Tesco was caught up in the horsemeat scandal at the beginning of 2013, which hurt the supermarket's ready meal sales (Reuters)

The horsemeat scandal reined in Tesco customer demand as the world's third largest retailer posted a 1% decline in like-for-like sales, excluding VAT and petrol, in the first quarter.

Several beef products sold by Tesco tested positive for horse DNA at the beginning of the year, forcing the world's third-largest retailer to withdraw affected stock and issue an embarrassing apology.

In one test, Tesco's Everyday Value Spaghetti Bolognese was found to contain 60% horsemeat.

The supermarket giant blamed its "disproportionate exposure" to consumer electronics in its non-food product range, which has suffered from weak demand as hard-pressed consumers count the cost of the economic malaise.

It also noted that its ready meals sales - those most hit by the horsemeat scandal - dropped in the opening three months.

"In April, we set out our approach for growth and returns for the Group, including a number of appropriate and realistic objectives for the years ahead and we have started the year on track, despite a continued difficult economic environment for consumers," said Philip Clarke, Tesco chief executive, in the firm's interim management statement for the first quarter.

"This is notwithstanding our planned work on general merchandise, which has held back sales in the UK, and a small but discernible impact on frozen and chilled convenience food sales due to the customer response to equine DNA being detected in four products."
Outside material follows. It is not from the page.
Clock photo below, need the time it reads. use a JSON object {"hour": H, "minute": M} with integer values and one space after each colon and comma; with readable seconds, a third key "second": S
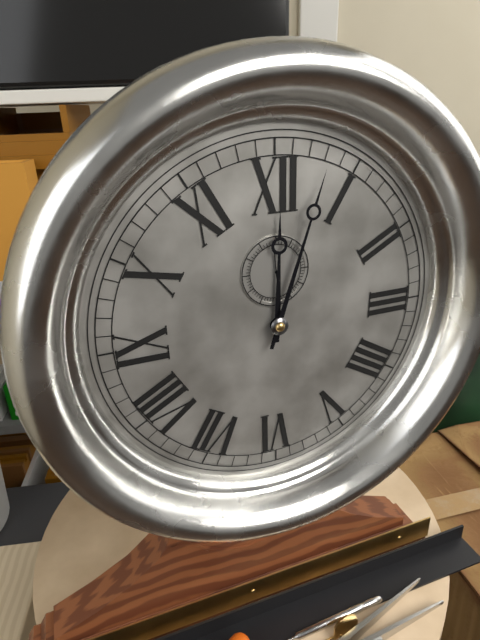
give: {"hour": 12, "minute": 3}
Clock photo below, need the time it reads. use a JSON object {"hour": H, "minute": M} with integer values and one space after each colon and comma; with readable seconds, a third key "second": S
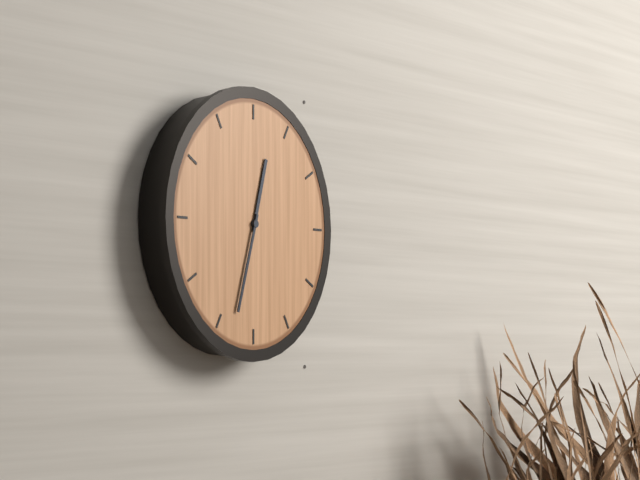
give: {"hour": 12, "minute": 33}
Matt Piner, research director at retail analyst Conlumino, said the horsemeat scandal has "undoubtedly played a significant role in derailing [Tesco's] improving trend".

"Despite only having a small number of affected products, the retailer was very much at the centre of the negative fallout from the scandal," said Piner.
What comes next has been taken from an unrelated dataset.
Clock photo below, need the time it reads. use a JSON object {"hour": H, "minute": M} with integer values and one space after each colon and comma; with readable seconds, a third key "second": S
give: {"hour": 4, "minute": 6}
"Whereas Sainsbury's and Morrisons were able to spin the episode into a positive, highlighting their product quality and supply chain transparency, for Tesco it merely raised some awkward questions and damaged shopper perceptions of the Tesco brand."

Tesco Group sales lifted 2.7%, excluding petrol, in the three months to March 31. However, its international sales were disappointing as the global economic slowdown weighed heavily on the business.
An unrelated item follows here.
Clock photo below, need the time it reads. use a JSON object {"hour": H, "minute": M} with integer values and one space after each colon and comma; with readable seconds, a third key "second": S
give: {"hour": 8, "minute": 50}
In Asia, like-for-like sales dropped 3.8%. Tesco blamed opening hour restrictions in Korea.

China sales were impacted by consumer fears over safety scares relating to bird flu and pork products.

European sales were down 3% at constant exchange rates as the continent's financial troubles rumble on.

Tesco already announced that it would exit the US market, where the business makes a loss, after its first profits slump for 20 years in 2012. Tesco said this exit strategy was "on track".

In the UK, Tesco is investing £1bn to revamp itself under its "Refresh" programme. In the first quarter it updated 40 Tesco Express convenience stores.

It noted a "stronger than expected sales uplift in our refreshed stores".

Tesco shares were down around 2% in early trading on the London Stock Exchange.